Aditya Julka (born August 24, 1981) is the co-founder and former CEO of Paddle8, an online auction house for fine art and collectibles. In July 2016, Paddle8 announced a merger with Auctionata, with Julka serving as the chief strategy officer for the joint company. Julka previously founded InBioPro (a biochemical company based in Bangalore, India) and BioAtlantis (a biotechnology company based in Ireland).
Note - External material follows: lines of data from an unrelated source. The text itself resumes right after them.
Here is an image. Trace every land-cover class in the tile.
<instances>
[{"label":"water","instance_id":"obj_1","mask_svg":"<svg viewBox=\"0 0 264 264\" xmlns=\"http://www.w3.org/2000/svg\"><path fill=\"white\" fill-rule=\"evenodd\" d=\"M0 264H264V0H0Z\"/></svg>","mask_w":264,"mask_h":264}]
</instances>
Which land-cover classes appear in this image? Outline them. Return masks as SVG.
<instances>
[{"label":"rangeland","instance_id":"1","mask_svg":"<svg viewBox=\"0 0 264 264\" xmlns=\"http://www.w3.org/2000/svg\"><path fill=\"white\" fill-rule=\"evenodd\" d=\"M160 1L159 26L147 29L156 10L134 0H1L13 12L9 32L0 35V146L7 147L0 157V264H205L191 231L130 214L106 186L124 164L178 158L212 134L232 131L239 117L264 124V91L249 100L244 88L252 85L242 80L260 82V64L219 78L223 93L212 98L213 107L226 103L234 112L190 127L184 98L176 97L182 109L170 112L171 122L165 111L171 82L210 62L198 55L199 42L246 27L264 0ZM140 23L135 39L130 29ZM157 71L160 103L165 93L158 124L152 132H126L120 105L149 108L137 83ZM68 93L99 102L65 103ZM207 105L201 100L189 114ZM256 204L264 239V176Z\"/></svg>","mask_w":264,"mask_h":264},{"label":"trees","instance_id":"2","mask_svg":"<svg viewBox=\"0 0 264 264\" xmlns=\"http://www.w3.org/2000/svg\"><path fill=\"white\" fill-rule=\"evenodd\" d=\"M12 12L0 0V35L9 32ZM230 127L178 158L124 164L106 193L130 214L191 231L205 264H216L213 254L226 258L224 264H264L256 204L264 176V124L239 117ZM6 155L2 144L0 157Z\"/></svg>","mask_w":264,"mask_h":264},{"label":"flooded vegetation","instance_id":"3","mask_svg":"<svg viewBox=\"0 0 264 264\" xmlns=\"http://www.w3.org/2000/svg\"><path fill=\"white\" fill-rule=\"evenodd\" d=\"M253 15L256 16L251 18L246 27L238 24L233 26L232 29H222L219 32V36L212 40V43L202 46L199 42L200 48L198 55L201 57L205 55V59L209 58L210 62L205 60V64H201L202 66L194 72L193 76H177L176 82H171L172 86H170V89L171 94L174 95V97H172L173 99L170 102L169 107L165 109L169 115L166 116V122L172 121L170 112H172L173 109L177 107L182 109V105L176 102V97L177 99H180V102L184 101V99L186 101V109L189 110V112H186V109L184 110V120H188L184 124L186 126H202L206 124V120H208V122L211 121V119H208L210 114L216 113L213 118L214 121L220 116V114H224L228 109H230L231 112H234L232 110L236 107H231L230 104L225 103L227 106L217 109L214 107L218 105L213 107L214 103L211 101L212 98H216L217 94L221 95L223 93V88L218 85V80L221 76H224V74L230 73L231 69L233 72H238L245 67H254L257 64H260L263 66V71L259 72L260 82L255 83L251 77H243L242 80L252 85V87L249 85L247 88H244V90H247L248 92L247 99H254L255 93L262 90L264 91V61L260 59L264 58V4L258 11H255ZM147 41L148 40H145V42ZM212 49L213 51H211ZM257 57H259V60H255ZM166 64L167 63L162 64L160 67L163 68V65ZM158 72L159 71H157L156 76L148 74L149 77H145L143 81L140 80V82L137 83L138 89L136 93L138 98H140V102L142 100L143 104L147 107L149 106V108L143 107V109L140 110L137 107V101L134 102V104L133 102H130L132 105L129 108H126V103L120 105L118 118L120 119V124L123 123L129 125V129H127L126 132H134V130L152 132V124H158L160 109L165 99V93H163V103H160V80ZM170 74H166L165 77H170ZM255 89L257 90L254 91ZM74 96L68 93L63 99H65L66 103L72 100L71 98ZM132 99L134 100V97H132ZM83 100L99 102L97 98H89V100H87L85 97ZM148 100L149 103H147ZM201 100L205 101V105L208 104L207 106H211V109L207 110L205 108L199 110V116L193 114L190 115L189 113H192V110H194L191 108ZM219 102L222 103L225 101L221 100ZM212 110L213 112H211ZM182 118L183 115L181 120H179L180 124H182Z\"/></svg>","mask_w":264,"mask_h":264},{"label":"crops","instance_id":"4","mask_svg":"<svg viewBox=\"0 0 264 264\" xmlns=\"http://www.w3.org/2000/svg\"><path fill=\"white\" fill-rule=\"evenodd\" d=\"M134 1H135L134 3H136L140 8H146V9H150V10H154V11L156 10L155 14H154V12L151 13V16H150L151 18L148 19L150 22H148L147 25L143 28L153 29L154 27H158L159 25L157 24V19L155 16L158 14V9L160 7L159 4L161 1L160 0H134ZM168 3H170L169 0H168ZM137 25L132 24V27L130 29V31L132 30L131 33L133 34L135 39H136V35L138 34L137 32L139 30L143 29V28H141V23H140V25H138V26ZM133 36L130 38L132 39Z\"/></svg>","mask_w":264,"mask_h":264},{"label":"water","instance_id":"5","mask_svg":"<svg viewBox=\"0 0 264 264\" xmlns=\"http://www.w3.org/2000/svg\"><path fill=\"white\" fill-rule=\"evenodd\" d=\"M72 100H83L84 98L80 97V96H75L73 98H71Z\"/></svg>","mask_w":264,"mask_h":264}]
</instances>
== Early life and education ==
Julka received his graduate and undergraduate degrees in biochemical engineering from the Indian Institute of Technology Delhi, where he was given the Director's Gold Medal. He received his MBA from Harvard Business School, where he was a Baker Scholar as well as an Entrepreneur in Residence.

== Career ==
In his twenties Julka was co-founder of two biotech companies. His last company, which was supported by Accel-Ventures, was sold to a publicly listed company in 2010. From 2009 to 2011 Julka was Associate at McKinsey & Company. He was a member of the advisory board of Performa, the New York Biennial for Performance Art, and of Khoj, an organization dedicated to performance art in South Asia. In 2016, Julka was named to the class of the New York Venture Fellows, a year-long program designed to help entrepreneurs scale their ventures. He has also been recognized in Crain's New York Business List of 40 Under 40, the Art+Auction Power 100 List, Apollo Magazine's List of 40 Under 40, and has spoken at Northside Festival, DLD New York, Techcrunch TV and TEDxChelsea.

Julka serves on the board of Performa, New York's art biennial, and the advisory board of Khoj, an organization dedicated to performance art in South Asia. Julka was co-founder, CEO and chairman of Paddle8, which was sold to Auctionata in 2016, making it the world's largest online auction house. In March 2020 the online Auction House Paddle8 filed for bankruptcy.

Julka co-founded Syllable in 2017 with Colin Peek. Syllable’s brands include InBloom, co-founded by Kate Hudson, and Loops, partnering with Camila Mendes.

Julka, along with Arjun Ghose, Rahul Pagdipati, and Kanu Gupta founded Veera, a mobile-only web browser for users in India with their largest claim being their browsing speed, clocking in at 40.8 runs/minute on Speedometer.